Re: Women and health - capawomen
Jun. 2nd, 2006
07:07 pm - Re: Women and health
I found this on the BBC news and was wondering if anyone knew if the situation is the same in Australia.
I feel pretty bad about it. Does anyone have similar stories or know of other types of cancer patients that do not suffer from a predominately (or women-only) female type cancer?
'I wasn't offered vital cancer support'
By Jane Elliott
Health reporter, BBC News
When Sue Keir was diagnosed with breast cancer the care she got was superb.
A breast care nurse was assigned to support her through all the stages of diagnosis and treatment.
When she was diagnosed with secondary breast cancer, just two years later in October 2005, it was a completely different story.
Despite being told that she there was no cure for her cancer, which had spread to her lungs and possibly her bones, Sue, aged 51, from Leeds, was offered no support network.
When she pressed for a survival rate she was told the textbooks predict she could survive between 12-15 months after diagnosis, but that it could be much longer.
Because of her positive experience with the NHS when she was initially diagnosed, Sue assumed she would automatically get a breast nurse to support her the second time.
I just think life has allowed me the chance to fight, so I am going to
But she she was left to come to terms with the realisation that she had a terminal illness without any support at all.
"I just thought they would refer me again to a breast nurse," said Sue.
"But the care was very different when I was diagnosed with secondary breast cancer (when it spreads to another part of the body, generally the bone, liver or lungs).
"They told me what it was and then sent me home.
"When I was diagnosed with the primary cancer my breast care nurse came in and supported me all through my treatment.
"I had a mastectomy and reconstruction and then chemotherapy."
Luckily, Sue was initially deemed eligible for a drugs trial.
Even though she was later ruled out of the trial because her tumour was slightly too small, it did enable her to get access to specialist support care from a Macmillan nurse.
But Sue said had this not happened she would not have know who to go to for advice about secondary breast cancer.
"When I asked them why nobody had referred me for support, they said I was meant to be referred by my GP.
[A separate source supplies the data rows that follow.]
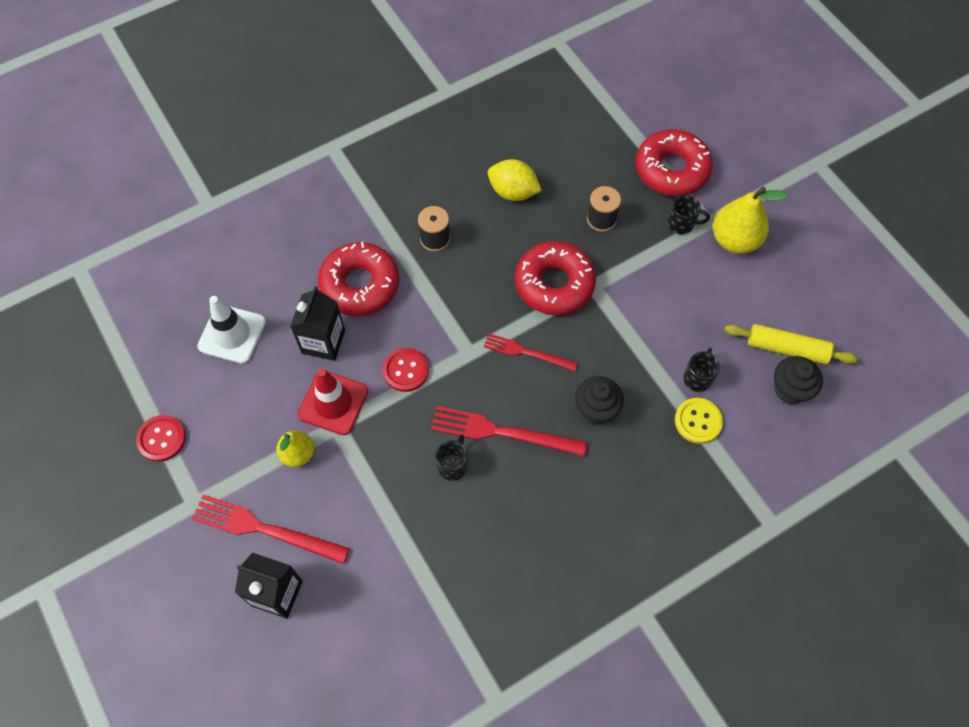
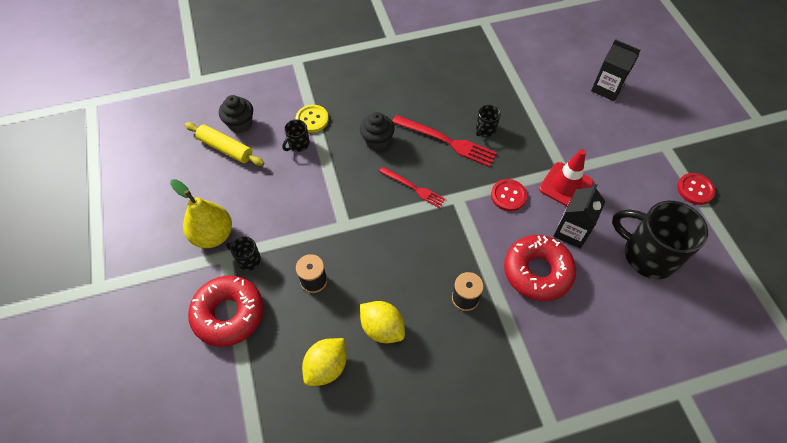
camera: 165 degrees left, 5 degrees down
red fork [192,495,350,564] -> none
white traffic cone [197,296,266,364] -> black mug [612,201,708,279]
yellow pear [277,430,314,467] -> none
red donut [515,241,596,315] -> none
none -> yellow lemon [302,338,347,386]

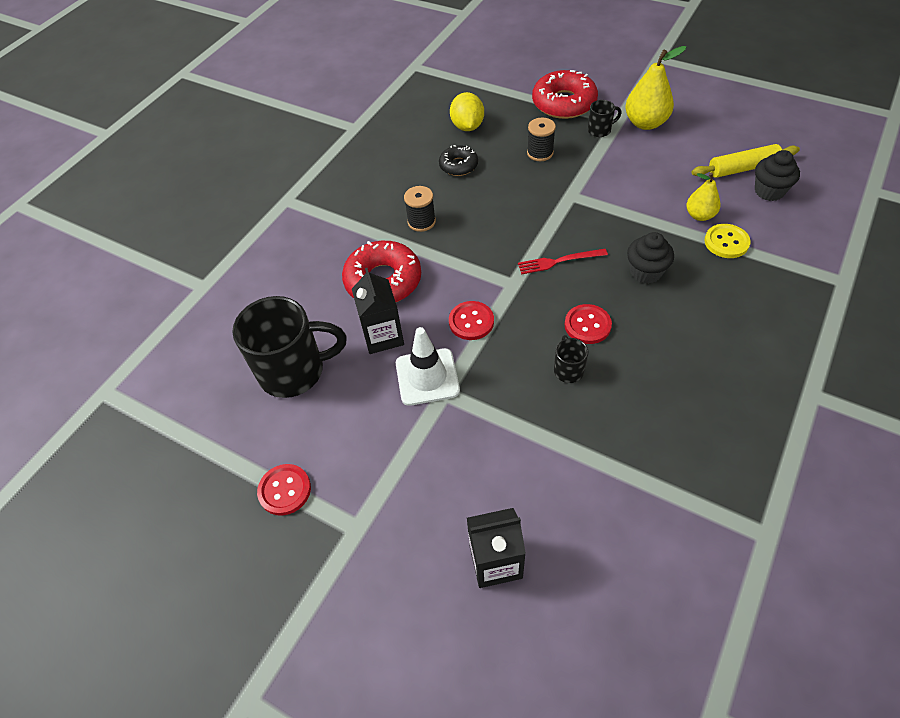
camera: 140 degrees right, 5 degrees down
black mug [282,119,310,152] -> yellow pear [686,173,720,221]
yellow lemon [360,301,405,343] -> black donut [439,145,478,176]
red fork [392,115,497,167] -> red button [565,304,612,344]
red traffic cone [539,149,594,206] -> white traffic cone [396,327,460,406]

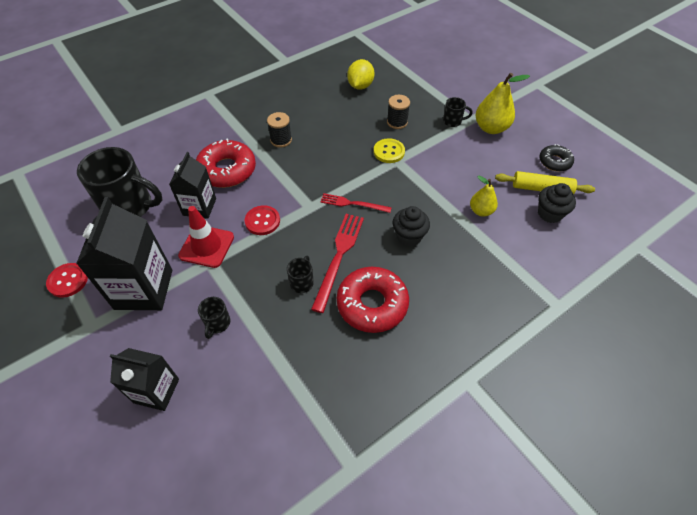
camera: 20 degrees right, 0 degrees up
white traffic cone [396,327,460,406] -> red traffic cone [178,206,234,268]
black donut [439,145,478,176] -> black donut moved to [539,144,574,171]
red donut [532,70,598,119] -> red donut moved to [337,267,409,333]
red button [565,304,612,344] -> red fork [311,214,364,313]
yellow button [704,224,751,258] -> yellow button moved to [374,138,405,163]
none -> black carton [76,197,172,310]
none -> black mug [198,297,230,339]

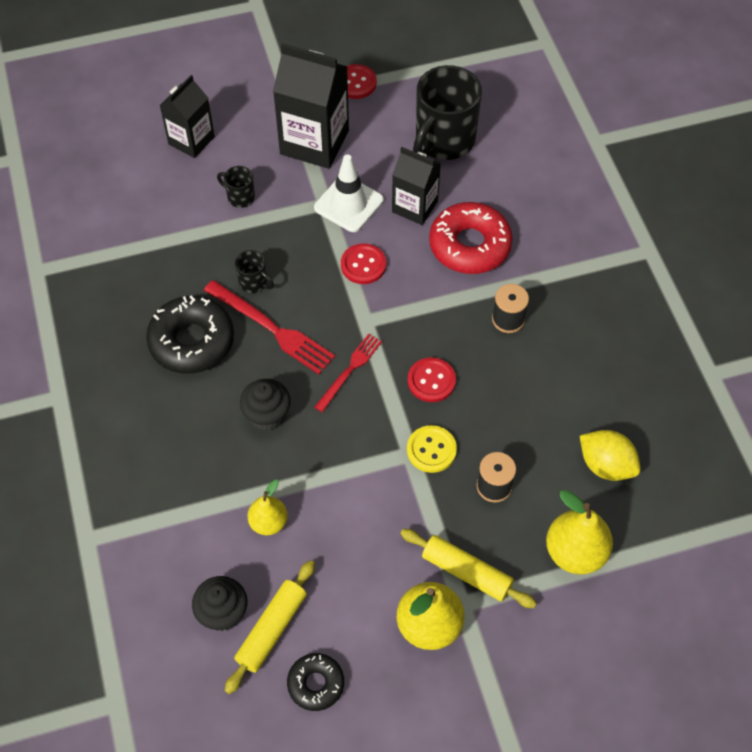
camera: 110 degrees right, 5 degrees up
red traffic cone [178,206,234,268] -> white traffic cone [314,154,383,232]
red donut [337,267,409,333] -> black donut [146,295,234,374]
black mug [443,97,473,127] -> yellow rolling pin [400,529,537,608]
none -> red button [408,357,456,402]
none -> yellow pear [546,490,613,574]

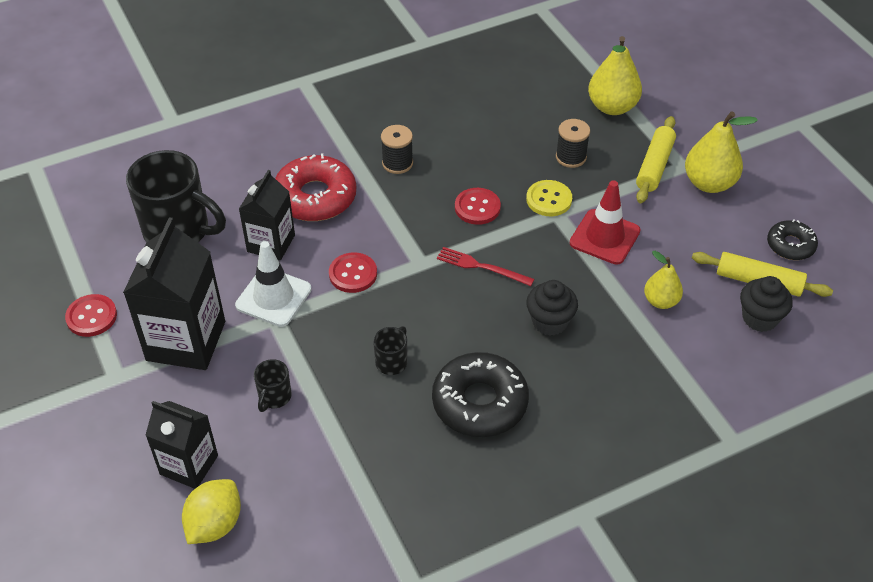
camera: 100 degrees left, 10 degrees down
red fork [204,280,335,374] -> none
yellow lemon [580,430,641,481] -> yellow lemon moved to [182,479,241,544]
none -> red traffic cone [570,180,641,264]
"But after the initial appointment to see him all my contact was with the hospital so how could he have referred me for help?
"There are things in place to help people like me, but the system fails.
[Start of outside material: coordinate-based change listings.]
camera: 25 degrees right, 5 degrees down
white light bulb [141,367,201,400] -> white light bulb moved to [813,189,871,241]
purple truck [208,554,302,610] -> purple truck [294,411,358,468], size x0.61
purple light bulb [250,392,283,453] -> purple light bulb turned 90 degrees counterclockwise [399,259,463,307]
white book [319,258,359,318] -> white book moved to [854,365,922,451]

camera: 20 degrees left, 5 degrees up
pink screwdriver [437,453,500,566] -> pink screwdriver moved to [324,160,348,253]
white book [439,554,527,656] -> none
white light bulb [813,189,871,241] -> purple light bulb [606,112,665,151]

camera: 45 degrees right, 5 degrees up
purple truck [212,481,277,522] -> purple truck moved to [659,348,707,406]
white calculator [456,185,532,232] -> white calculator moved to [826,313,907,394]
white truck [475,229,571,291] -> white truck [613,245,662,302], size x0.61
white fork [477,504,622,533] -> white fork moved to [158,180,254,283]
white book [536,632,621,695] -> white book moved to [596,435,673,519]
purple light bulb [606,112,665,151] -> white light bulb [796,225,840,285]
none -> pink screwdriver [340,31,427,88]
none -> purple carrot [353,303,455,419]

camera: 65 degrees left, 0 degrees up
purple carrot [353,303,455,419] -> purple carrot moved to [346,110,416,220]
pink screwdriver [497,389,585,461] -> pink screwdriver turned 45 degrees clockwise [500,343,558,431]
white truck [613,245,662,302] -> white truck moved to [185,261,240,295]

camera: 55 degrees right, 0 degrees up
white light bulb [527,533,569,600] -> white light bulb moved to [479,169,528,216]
"When you are given such a diagnosis a lot of women would not have to energy to telephone round to get help, it should be offered to them."
The charity Breast Cancer Care believes there could be hundreds of women in Sue's position who are not getting the levels of support they need.
It has set up a Secondary Breast Cancer Taskforce to give these women a voice.
Over the next two years the taskforce will compile statistics and then use the data to lobby for better levels of care.
Maria Leadbeater, secondary breast cancer nurse at Breast Cancer Care, said: "The situation for these women, and men, is very different from when they got their primary breast cancers, because although their symptoms are treatable their cancer is no longer curable.
"They need help to help them through what is a very difficult time.
"But what we have found is that at the time they are diagnosed with the cancer the care is often not there. They are almost like a missed population of people."
They are almost like a missed population of people
She said that as well as the practical care needed, those with breast cancer had a multitude of questions that needed answering such as what treatments were available, whether they should give up work, what benefits they were entitled to and whether they were able to get insurance to travel.
She said she hoped the taskforce would ensure that people were empowered and given the appropriate help.
Sue, who is taking part in the taskforce, said she is determined to fight for her life.
Six months on from diagnosis she is feeling well and determined to enjoy as much time as possible with husband David, children Emma and Jamie and grandchildren Amy and Ben.
But she admits that, despite her positive attitude, there are still times when she feels low and needs to rely heavily on her faith.
"There are times, especially in the middle of the night or when I think about the future and the uncertainty that denotes for me, I do become fearful.
"I deal with this fear by trying to focus on the positives as I do believe it is a very slippery slope down but a hard climb up.
"I am a Christian and my faith is my strength.
"I just think life has allowed me the chance to fight, so I am going to. I thought I can't change the diagnosis, but I can change my responses.
"I can either think 'woe is me', or I can think this has happened and I can't change it so I am going to live and fight with all my muscles and fight it head on.
"The people around me do not want to see me with a long face.
"The cancer does change me, but my prayer is that it will enhance me rather than take things away from me."